## WHAT TO WORK ON
Please print only the top portion of the entries below, ending with the line that contains "middle tip: (367, 320)", exactly as written.

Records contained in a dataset
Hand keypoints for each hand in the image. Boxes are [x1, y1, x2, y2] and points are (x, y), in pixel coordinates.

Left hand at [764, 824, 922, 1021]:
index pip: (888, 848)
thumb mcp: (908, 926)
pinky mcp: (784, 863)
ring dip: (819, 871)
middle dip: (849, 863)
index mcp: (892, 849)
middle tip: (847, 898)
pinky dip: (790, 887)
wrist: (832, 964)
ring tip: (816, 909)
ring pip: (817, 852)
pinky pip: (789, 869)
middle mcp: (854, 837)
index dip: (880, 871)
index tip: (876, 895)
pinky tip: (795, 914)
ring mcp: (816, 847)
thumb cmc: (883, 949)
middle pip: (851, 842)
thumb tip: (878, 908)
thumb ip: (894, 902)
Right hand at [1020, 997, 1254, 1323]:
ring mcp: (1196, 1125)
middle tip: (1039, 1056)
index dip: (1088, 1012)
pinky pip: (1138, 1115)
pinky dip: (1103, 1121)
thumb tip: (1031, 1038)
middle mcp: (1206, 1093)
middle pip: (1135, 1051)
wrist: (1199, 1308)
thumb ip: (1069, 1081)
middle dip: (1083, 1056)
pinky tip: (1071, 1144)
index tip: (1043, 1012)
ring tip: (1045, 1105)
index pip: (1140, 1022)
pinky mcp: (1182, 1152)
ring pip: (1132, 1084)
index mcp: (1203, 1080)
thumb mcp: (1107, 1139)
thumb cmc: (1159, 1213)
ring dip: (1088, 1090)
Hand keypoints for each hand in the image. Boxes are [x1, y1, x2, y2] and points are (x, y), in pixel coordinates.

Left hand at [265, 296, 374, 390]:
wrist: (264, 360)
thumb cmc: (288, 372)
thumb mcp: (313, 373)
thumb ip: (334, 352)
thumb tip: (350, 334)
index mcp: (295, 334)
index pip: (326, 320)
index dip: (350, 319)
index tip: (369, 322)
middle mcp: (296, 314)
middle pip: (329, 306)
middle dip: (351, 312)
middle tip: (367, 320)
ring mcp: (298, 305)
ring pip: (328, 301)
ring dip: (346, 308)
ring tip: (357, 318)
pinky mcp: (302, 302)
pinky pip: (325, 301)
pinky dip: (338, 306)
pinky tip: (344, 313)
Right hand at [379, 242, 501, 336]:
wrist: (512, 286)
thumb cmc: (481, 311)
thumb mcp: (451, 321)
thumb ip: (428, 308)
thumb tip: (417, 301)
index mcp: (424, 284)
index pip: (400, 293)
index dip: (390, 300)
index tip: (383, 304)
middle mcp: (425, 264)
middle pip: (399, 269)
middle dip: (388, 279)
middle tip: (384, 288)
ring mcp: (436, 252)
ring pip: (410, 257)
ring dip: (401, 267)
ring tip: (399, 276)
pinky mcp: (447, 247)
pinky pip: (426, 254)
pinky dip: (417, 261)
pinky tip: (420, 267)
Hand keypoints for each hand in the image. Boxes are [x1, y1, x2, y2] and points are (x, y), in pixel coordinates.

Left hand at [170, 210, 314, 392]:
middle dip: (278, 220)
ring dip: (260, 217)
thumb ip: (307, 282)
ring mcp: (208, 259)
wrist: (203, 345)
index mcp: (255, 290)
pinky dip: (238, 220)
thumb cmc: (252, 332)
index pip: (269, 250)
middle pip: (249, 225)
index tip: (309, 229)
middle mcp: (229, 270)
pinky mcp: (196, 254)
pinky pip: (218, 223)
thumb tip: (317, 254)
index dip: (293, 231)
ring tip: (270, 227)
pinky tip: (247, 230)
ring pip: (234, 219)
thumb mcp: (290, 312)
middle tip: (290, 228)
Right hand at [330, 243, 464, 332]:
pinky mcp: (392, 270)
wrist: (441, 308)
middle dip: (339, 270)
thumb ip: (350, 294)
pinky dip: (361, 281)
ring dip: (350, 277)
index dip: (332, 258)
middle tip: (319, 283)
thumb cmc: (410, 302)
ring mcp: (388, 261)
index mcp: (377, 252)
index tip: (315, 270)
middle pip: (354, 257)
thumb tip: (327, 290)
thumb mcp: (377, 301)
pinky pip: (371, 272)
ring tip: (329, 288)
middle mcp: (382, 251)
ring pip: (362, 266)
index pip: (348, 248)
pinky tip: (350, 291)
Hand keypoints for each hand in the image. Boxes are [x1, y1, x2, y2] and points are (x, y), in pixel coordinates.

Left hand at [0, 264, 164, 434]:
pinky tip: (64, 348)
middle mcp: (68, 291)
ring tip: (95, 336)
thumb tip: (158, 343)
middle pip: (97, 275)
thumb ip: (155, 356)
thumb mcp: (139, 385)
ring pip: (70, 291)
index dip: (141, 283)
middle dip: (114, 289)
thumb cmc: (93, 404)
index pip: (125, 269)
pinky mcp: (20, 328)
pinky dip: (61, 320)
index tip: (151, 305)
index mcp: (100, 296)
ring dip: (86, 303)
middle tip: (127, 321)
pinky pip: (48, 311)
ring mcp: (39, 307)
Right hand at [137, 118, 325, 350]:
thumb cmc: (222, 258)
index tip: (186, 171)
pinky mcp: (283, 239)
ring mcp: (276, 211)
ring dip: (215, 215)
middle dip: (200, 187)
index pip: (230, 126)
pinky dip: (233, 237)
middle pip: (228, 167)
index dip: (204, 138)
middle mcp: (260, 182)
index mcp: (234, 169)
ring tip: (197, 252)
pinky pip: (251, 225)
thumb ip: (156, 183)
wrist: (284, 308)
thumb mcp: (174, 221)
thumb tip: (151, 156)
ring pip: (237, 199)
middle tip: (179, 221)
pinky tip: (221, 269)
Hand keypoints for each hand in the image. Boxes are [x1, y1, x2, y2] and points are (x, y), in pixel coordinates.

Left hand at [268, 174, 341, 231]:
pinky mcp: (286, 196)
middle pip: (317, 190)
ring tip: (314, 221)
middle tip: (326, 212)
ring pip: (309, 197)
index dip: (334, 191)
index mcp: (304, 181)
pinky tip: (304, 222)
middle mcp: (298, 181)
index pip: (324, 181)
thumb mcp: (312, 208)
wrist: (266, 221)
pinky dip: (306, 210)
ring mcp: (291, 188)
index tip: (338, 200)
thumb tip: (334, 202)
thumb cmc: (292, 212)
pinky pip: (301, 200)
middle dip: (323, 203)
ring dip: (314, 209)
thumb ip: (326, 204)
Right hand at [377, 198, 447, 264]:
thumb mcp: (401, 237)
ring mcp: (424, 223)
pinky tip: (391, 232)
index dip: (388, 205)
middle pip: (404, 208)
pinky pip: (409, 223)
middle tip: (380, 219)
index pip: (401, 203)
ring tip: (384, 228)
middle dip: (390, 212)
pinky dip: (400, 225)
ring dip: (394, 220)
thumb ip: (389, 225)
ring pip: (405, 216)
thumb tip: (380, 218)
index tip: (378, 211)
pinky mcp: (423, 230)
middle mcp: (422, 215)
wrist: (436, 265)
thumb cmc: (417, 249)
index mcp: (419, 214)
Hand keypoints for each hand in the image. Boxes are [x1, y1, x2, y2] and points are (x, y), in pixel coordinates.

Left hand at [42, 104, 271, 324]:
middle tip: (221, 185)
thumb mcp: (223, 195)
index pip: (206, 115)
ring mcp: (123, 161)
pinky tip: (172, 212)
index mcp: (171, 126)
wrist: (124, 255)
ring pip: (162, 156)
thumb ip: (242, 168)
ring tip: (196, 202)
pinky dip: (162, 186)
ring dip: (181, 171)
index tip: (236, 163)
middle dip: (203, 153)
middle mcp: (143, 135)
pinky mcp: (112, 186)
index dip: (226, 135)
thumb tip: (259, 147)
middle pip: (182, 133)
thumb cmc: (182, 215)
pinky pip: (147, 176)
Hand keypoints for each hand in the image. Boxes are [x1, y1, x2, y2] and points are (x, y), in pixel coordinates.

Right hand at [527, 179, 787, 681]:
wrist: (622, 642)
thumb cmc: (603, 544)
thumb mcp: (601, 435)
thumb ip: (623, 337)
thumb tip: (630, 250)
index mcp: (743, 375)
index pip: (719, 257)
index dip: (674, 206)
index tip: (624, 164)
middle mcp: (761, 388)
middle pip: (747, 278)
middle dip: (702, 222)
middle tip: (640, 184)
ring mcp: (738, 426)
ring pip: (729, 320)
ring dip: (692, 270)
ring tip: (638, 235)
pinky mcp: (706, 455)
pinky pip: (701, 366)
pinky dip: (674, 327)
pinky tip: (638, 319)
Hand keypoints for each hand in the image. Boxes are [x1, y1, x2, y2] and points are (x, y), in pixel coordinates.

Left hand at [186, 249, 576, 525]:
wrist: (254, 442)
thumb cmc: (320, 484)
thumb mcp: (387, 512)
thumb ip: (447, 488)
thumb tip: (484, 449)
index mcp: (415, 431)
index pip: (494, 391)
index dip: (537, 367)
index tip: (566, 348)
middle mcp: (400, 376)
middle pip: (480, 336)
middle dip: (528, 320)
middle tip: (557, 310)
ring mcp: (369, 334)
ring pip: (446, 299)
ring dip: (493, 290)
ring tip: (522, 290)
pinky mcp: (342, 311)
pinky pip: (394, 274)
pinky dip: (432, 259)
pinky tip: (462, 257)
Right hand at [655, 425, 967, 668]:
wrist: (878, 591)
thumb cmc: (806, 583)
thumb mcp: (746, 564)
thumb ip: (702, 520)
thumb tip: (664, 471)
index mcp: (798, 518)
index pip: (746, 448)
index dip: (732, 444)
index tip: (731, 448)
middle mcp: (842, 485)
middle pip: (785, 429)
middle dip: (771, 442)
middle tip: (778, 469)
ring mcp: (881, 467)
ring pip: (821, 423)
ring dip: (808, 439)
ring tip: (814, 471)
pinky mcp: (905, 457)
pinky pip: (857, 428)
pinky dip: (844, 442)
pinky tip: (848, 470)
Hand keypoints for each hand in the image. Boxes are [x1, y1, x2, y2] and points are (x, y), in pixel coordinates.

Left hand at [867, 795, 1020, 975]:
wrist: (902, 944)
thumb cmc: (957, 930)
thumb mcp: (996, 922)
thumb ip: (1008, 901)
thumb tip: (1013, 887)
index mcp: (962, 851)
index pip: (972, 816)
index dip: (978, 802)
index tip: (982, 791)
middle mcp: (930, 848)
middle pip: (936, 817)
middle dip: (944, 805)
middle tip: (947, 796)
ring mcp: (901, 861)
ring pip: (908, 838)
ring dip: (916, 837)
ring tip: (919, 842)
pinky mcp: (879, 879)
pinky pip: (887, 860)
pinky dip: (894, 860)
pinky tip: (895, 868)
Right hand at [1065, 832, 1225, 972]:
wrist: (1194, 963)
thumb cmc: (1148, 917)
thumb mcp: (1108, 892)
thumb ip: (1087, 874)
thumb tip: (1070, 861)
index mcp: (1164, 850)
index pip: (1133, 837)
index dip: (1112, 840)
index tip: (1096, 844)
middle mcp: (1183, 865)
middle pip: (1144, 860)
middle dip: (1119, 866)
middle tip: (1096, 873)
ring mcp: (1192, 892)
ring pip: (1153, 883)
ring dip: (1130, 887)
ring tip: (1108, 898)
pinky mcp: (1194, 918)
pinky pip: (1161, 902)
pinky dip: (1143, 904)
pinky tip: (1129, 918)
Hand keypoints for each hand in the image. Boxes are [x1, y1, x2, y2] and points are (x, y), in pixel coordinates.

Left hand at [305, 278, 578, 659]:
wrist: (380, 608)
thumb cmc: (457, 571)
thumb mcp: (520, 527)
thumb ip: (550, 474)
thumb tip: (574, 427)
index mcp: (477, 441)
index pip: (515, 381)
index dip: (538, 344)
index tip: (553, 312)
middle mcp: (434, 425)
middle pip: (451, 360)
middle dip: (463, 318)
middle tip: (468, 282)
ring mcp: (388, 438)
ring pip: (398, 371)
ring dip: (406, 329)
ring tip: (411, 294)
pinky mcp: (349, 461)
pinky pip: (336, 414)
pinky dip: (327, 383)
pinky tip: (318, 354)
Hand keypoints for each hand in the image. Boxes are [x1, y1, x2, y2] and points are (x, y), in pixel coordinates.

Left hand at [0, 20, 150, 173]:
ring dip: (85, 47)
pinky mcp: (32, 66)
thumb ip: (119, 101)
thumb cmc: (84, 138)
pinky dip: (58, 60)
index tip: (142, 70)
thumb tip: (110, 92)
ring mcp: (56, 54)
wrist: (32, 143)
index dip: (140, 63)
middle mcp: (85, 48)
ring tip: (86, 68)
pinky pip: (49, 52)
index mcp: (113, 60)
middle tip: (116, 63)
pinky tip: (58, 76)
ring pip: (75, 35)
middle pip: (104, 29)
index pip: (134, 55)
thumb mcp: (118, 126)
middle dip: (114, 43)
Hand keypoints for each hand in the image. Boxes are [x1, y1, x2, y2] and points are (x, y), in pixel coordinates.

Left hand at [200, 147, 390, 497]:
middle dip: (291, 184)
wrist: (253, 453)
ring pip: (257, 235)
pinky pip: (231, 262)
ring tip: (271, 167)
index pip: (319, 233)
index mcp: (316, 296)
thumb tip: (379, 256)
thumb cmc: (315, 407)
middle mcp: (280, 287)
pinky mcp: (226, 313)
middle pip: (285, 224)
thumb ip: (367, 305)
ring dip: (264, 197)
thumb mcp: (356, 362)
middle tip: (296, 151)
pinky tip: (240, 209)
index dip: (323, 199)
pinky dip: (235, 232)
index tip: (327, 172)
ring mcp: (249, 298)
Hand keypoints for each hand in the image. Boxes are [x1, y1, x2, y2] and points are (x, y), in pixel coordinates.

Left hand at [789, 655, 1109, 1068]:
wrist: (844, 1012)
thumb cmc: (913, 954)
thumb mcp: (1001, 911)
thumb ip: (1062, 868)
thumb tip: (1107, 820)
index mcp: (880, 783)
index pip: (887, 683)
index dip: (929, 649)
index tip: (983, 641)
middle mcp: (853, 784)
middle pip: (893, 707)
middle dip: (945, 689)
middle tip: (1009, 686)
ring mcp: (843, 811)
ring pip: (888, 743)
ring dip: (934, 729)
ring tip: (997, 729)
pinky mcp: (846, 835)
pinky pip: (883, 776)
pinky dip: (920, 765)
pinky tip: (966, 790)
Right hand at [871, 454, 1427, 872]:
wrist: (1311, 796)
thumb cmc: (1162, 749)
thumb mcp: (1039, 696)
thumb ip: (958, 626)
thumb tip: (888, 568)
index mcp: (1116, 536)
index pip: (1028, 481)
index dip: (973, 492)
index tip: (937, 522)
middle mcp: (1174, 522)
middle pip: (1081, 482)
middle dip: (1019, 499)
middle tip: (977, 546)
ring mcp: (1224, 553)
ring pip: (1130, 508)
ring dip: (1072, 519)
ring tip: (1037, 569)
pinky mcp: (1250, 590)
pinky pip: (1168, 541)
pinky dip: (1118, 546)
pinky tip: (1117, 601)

## WRITTEN SOLUTION
Hand keypoints for each hand in the image. Boxes are [x1, y1, x2, y2] and points are (x, y), in pixel coordinates.

Left hand at [764, 824, 922, 1021]:
index pip: (888, 848)
thumb mcp: (908, 926)
pinky mcp: (784, 863)
ring dip: (819, 871)
middle dip: (849, 863)
index mcp: (892, 849)
middle tip: (847, 898)
pinky dip: (790, 887)
wrist: (832, 964)
ring tip: (816, 909)
ring pip: (817, 852)
pinky pip: (789, 869)
middle mcp: (854, 837)
index dip: (880, 871)
index tip: (876, 895)
pinky tip: (795, 914)
ring mcp: (816, 847)
thumb cmc: (883, 949)
middle pip: (851, 842)
thumb tip: (878, 908)
thumb ip: (894, 902)
Right hand at [1020, 997, 1254, 1323]:
ring mcp: (1196, 1125)
middle tip: (1039, 1056)
index dip: (1088, 1012)
pinky pip: (1138, 1115)
pinky dip: (1103, 1121)
thumb tip: (1031, 1038)
middle mcp: (1206, 1093)
middle pip: (1135, 1051)
wrist: (1199, 1308)
thumb ip: (1069, 1081)
middle dip: (1083, 1056)
pinky tip: (1071, 1144)
index tip: (1043, 1012)
ring tip: (1045, 1105)
index pip: (1140, 1022)
pinky mcp: (1182, 1152)
ring pip: (1132, 1084)
index mcp: (1203, 1080)
thumb mcp: (1107, 1139)
thumb cmc: (1159, 1213)
ring dip: (1088, 1090)
Hand keypoints for each hand in the image. Boxes are [x1, y1, x2, y2] and points are (x, y), in pixel coordinates.

Left hand at [265, 296, 374, 390]:
wrist: (264, 360)
thumb cmc: (288, 372)
thumb mcp: (313, 373)
thumb ip: (334, 352)
thumb tip: (350, 334)
index mcp: (295, 334)
index pip: (326, 320)
index dip: (350, 319)
index tip: (369, 322)
middle mcp: (296, 314)
middle pip: (329, 306)
middle dip: (351, 312)
middle tip: (367, 320)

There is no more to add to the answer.